Hortonworks’ upcoming Dataplane administration product will give customers a catalog that organizes a view of their data across on-prem and multiple clouds and optionally beyond Hadoop. The current Hive catalog is a directory of data in a single location. Hortonworks is building an analog that can manage data distributed across hybrid cloud deployments. In its initial form, it won’t be for supporting distributed queries, but it will answer questions about which data relies where.
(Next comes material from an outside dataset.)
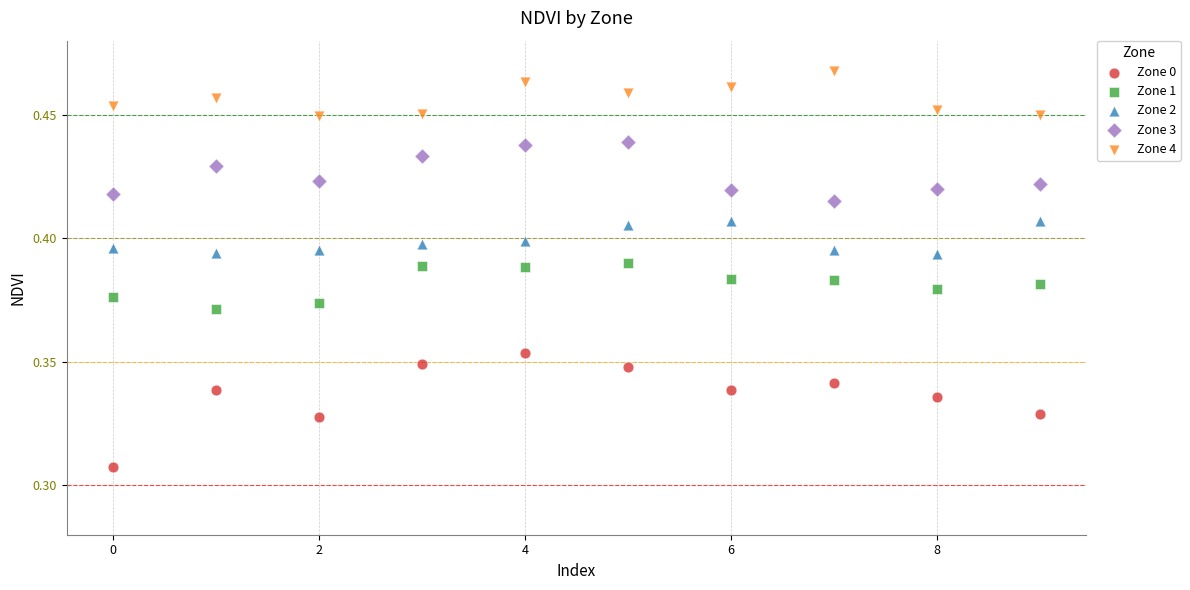

Which series reaches the maximum Y coordinate?

Zone 4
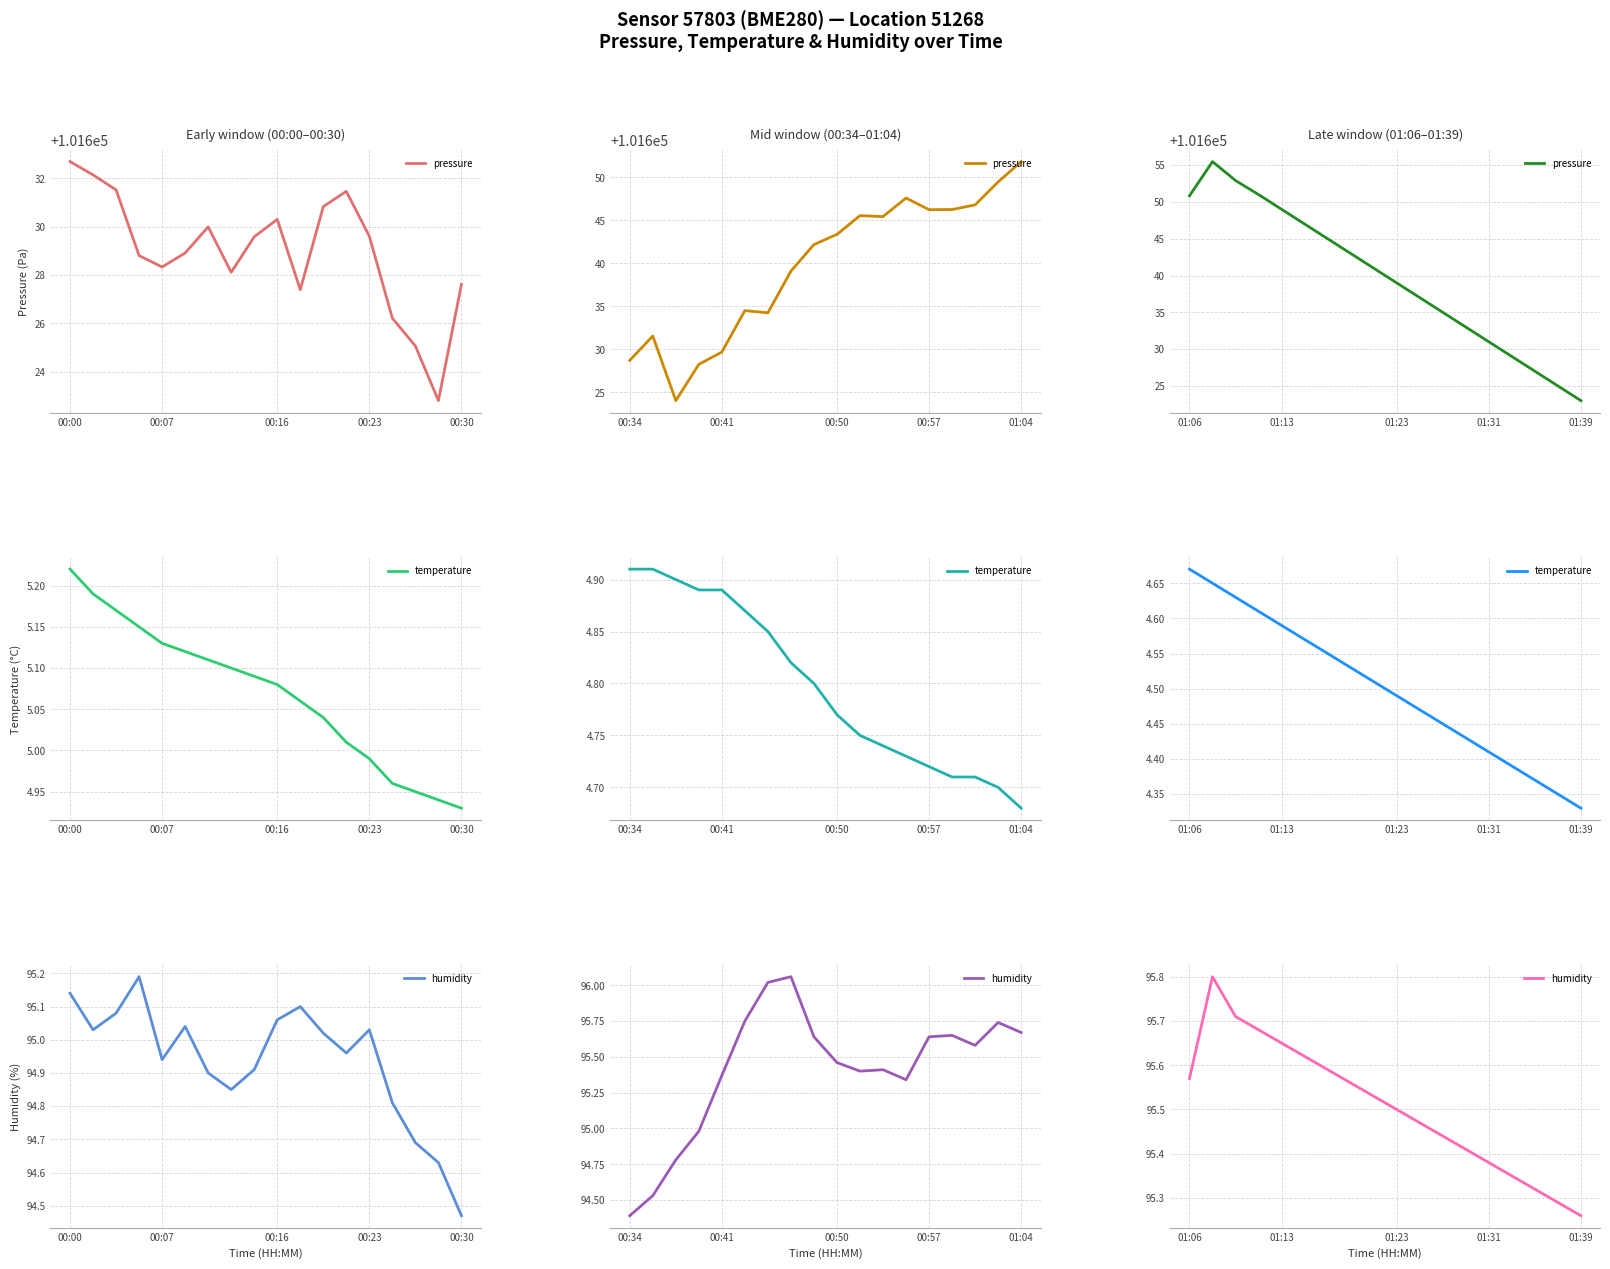

The temperature series shows 4.4 at 15. True or false?

True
Hortonworks has been slow to migrate its offerings to be cloud-native. Microsoft partnered with Hortonworks for the fully cloud-native Azure HDInsight service. But that product appears to be fully controlled by Microsoft. Hortonworks’ initial cloud strategy for AWS, Azure, and GCP is to deliver the on-prem product on cloud server infrastructure with access to separate cloud storage. In other words, customers will see few of the administrative benefits of the cloud for a while. They will still have to manage physical or virtual clusters.

Hortonworks has also made some technology bets that are proving awkward to integrate. While initial SQL workloads on Hadoop were very long-running Hive jobs, the distro vendors went in different directions to deliver interactive SQL queries. Hortonworks built their interactive SQL on a version of Hive on Tez, accelerated the underlying Java nodes with LLAP, managed resources with YARN, structured the data into ORC columnar format, and stored the data in HDFS. This assemblage of technologies requires hundreds of configuration settings to run properly. The other distro vendors have versions of Hive, mainly for batch jobs, but each built an MPP SQL DBMS from the ground up for interactive queries. Not only are they easier to configure and administer, but they are optimized first for interactive performance, not long-running query throughput.

Solution-specific product bundles from Hortonworks can include partner products that overlap with each other. Hortonworks appears to select partner products to bundle into solutions tactically rather than strategically. In other words, rather than choose one partner product for common functions across different bundles, it can bundle several similar partner products in different bundles. Hortonworks’ data warehouse optimization solution includes AtScale for OLAP functionality and IBM’s MPP SQL BigSQL. AtScale and BigSQL have significant overlap. The Splunk-like log analysis product uses Elastic Search and Hive as back-ends for time-series log data. But the IoT solution uses Druid to manage time series data.


Action Item

Customers need to prioritize use case practicality over open source purity. What’s taking shape among the Hadoop distro vendors is a set of far more focused solutions from each vendor. The vendors are starting to strike out on proprietary paths that combine OSS and proprietary products or extensions. This is the new normal in what was called the Hadoop ecosystem. For customers who are not concerned with the constraints of on-prem software, Qubole, HDInsight, and AWS EMR are strong candidates. What’s more, once you step out of the “open” Hadoop ecosystem, the cloud vendors offer an order of magnitude more choices.